• [Tasks for this exercise]
- a) List every target that the SPEC text below names for the -march/-mtune compiler flags.
- b) According to the SPEC text below, what memory configuration do the new Xeon and AMD's EPYC 7763 share?
- c) Please reproduce everything in the SPEC text below, from "It’s to be noted that while" down to "with 8-channel DDR4-3200.".
___ Source text ___
SPEC - Multi-Threaded Performance

Picking up from the power efficiency discussion, let’s dive directly into the multi-threaded SPEC results. As usual, because these are not officially submitted scores to SPEC, we’re labelling the results as “estimates” as per the SPEC rules and license.

We compile the binaries with GCC 10.2 on their respective platforms, with simple -Ofast optimisation flags and relevant architecture and machine tuning flags (-march/-mtune=Neoverse-n1 ; -march/-mtune=skylake-avx512 ; -march/-mtune=znver2 (for Zen3 as well due to GCC 10.2 not having znver3). 

The new Ice Lake SP parts are using the -march/-mtune=icelake-server target. It’s to be noted that I briefly tested the system with the Skylake binaries, with little differences within margin of error.

I’m limiting the detailed comparison data to the flagship SKUs, to indicate peak performance of each platform. For that reason it’s not exactly as much an architectural comparison as it’s more of a top SKU comparison.

SPECint2017 Rate-N Estimated Scores (1 Socket)

To not large surprise, the Xeon 8380 is posting very impressive performance advancements compared to the Xeon 8280, with large increases across the board for all workloads. The geo-mean increase is +54% with a low of +40% up to a high of +71%.

It’s to be noted that while the new Ice Lake system is a major generational boost, it’s nowhere near enough to catch up with the performance of the AMD Milan or Rome, or Ampere’s Altra when it comes to total throughput.

SPECfp2017 Rate-N Estimated Scores (1 Socket)

Looking at the FP suite, we have more workloads that are purely memory performance bound, and the Ice Lake Xeon 8380 again is posting significant performance increases compared to its predecessor, with a geo-mean of +53% with a range of +41% to +64%.

In some of the workloads, the new Xeon now catches up and is on par with AMD’s EPYC 7763 due to the fact that both systems have the same memory configuration with 8-channel DDR4-3200.

In any other workloads that requires more CPU compute power, the Xeon doesn’t hold up nearly as well, falling behind the competition by significant margins.

SPECint2017 Base Rate-N Estimated Performance

In the aggregate geomean scores, we’re seeing again that the new Xeon 8380 allows Intel to significantly reposition itself in the performance charts. Unfortunately, this is only enough to match the lower core count SKUs from the competition, as AMD and Ampere are still well ahead by massive leads – although admittedly the gap isn’t as embarrassing as it was before.

SPECfp2017 Base Rate-N Estimated Performance

In the floating-point suite, the results are a bit more in favour for the Xeon 8380 compared to the integer suite, as the memory performance is weighed more into the total contribution of the total performance. It’s still not enough to beat the AMD and Ampere parts, but it’s much more competitive than it was before.

The Xeon 6330 is showcasing minor performance improvements over the 8280 and its cheaper equivalent the 6258R, but at least comes at half the cost – so while performance isn’t very impressive, the performance / $ might be more competitive.

Our performance results match Intel’s own marketing materials when it comes to the generational gains, actually even surpassing Intel’s figures by a few percent.

If you would be looking at Intel’s slide above, you could be extremely enthusiastic about Intel’s new generation, as indeed the performance improvements are extremely large compared to a Cascade Lake system.
___ Input data ___
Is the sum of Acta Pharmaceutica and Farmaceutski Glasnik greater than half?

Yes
___
___ Input data ___
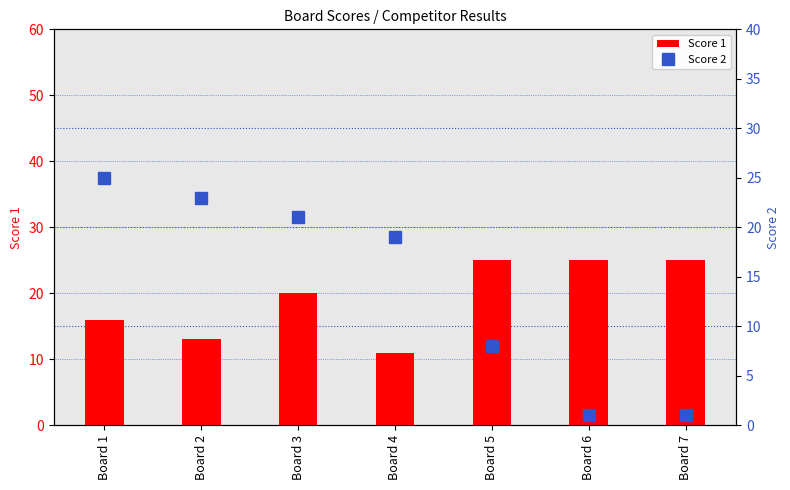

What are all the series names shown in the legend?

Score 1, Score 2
___
• [Task answers]
- a)
Neoverse-n1
skylake-avx512
znver2
icelake-server

- b) 8-channel DDR4-3200.

- c)
It’s to be noted that while the new Ice Lake system is a major generational boost, it’s nowhere near enough to catch up with the performance of the AMD Milan or Rome, or Ampere’s Altra when it comes to total throughput.

SPECfp2017 Rate-N Estimated Scores (1 Socket)

Looking at the FP suite, we have more workloads that are purely memory performance bound, and the Ice Lake Xeon 8380 again is posting significant performance increases compared to its predecessor, with a geo-mean of +53% with a range of +41% to +64%.

In some of the workloads, the new Xeon now catches up and is on par with AMD’s EPYC 7763 due to the fact that both systems have the same memory configuration with 8-channel DDR4-3200.